■ **PROVIDED MATERIAL**
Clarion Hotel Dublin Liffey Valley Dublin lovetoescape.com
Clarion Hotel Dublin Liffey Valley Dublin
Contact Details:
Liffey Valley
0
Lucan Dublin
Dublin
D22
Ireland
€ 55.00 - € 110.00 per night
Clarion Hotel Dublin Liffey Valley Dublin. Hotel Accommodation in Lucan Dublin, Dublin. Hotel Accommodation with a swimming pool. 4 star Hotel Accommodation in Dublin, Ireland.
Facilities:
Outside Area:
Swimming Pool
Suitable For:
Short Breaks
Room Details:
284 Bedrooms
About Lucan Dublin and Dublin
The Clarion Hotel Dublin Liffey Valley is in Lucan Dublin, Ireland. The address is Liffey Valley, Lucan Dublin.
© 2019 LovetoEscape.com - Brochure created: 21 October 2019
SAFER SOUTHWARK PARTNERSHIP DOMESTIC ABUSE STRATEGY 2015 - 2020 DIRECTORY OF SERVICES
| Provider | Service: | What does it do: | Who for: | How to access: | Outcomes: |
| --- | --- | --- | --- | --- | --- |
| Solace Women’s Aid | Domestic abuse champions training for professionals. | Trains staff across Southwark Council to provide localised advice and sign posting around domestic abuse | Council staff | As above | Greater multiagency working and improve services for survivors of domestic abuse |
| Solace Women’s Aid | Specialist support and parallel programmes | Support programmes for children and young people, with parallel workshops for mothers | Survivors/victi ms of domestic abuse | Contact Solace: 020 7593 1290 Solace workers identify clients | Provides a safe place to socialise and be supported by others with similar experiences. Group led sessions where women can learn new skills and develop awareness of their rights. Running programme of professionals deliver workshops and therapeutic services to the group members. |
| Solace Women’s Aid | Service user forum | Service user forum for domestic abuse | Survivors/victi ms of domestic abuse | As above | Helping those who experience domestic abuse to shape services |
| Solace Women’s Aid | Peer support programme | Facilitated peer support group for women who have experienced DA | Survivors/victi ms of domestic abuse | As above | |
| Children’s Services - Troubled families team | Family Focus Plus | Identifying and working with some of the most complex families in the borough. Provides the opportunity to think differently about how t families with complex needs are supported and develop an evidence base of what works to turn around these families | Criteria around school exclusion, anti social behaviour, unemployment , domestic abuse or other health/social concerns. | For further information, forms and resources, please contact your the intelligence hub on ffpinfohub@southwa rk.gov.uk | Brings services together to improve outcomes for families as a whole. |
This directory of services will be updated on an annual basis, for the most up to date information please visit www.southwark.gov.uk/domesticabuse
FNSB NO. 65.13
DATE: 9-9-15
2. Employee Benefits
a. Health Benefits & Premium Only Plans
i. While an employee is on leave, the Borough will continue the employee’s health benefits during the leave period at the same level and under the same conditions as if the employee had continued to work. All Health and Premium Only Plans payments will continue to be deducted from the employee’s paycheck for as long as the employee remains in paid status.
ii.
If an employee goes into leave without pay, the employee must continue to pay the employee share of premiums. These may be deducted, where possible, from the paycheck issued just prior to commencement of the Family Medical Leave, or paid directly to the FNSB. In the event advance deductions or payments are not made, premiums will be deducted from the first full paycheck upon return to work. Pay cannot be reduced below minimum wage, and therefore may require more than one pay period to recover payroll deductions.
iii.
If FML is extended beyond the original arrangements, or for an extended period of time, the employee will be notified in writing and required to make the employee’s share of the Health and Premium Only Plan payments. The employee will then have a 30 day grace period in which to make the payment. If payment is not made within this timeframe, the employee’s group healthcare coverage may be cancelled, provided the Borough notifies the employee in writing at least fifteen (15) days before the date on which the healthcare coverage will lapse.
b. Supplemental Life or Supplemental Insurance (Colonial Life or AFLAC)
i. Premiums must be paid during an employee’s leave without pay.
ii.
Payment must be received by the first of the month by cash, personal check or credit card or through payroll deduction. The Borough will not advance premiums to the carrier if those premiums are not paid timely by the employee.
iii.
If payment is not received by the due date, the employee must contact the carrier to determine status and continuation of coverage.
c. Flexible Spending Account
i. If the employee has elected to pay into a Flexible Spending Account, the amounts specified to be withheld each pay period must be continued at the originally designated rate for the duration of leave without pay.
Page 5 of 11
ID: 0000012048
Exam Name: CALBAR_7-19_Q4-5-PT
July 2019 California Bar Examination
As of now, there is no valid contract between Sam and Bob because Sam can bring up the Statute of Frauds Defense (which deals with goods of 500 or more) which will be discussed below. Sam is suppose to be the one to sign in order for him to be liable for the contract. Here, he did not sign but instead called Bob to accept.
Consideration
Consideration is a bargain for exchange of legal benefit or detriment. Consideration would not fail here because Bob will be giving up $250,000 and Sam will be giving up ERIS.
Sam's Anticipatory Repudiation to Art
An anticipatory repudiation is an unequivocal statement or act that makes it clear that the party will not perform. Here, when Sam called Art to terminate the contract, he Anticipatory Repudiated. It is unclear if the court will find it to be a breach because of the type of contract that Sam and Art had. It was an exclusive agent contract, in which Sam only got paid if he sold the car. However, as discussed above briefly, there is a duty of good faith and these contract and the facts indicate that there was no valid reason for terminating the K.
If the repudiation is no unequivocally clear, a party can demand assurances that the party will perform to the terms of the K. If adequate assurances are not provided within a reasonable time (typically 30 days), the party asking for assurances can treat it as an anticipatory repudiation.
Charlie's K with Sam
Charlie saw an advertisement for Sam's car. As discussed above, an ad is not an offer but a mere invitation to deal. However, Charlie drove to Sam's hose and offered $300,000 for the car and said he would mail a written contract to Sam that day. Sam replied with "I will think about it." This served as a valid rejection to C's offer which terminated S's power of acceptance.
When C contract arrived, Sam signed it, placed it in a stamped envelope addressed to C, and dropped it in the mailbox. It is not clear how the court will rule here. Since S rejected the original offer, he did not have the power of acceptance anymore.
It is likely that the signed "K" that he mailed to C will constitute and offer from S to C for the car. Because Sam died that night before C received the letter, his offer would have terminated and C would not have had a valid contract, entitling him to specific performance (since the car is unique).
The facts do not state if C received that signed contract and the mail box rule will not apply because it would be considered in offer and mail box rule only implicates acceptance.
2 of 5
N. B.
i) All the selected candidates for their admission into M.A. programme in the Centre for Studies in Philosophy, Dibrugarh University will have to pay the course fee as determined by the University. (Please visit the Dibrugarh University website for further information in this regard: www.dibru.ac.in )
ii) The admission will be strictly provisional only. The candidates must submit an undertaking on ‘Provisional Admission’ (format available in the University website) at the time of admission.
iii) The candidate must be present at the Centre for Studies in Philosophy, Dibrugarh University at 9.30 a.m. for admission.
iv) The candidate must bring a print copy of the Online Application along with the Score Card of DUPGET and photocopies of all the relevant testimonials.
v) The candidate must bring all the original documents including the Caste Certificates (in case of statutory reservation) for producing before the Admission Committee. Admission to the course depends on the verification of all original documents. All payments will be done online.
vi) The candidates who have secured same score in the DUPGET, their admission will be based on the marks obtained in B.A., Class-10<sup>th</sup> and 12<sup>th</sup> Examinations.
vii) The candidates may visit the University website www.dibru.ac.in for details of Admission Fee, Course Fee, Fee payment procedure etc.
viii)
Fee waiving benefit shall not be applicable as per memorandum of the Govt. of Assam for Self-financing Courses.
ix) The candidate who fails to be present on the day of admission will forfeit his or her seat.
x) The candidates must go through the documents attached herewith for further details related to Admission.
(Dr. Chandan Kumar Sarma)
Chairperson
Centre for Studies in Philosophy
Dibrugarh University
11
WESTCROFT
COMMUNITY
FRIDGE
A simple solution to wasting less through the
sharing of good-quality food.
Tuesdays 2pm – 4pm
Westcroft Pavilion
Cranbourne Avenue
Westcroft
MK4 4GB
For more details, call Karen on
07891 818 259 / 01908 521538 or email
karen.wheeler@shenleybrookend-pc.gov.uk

■ **WHAT IS BEING ASKED**
Return exactly the lines above from the line that has "Page 5 of 11" through the line that has "As of now, there", inclusive, and nothing else.

■ **OUTPUT OF THE EXERCISE**
Page 5 of 11
ID: 0000012048
Exam Name: CALBAR_7-19_Q4-5-PT
July 2019 California Bar Examination
As of now, there is no valid contract between Sam and Bob because Sam can bring up the Statute of Frauds Defense (which deals with goods of 500 or more) which will be discussed below. Sam is suppose to be the one to sign in order for him to be liable for the contract. Here, he did not sign but instead called Bob to accept.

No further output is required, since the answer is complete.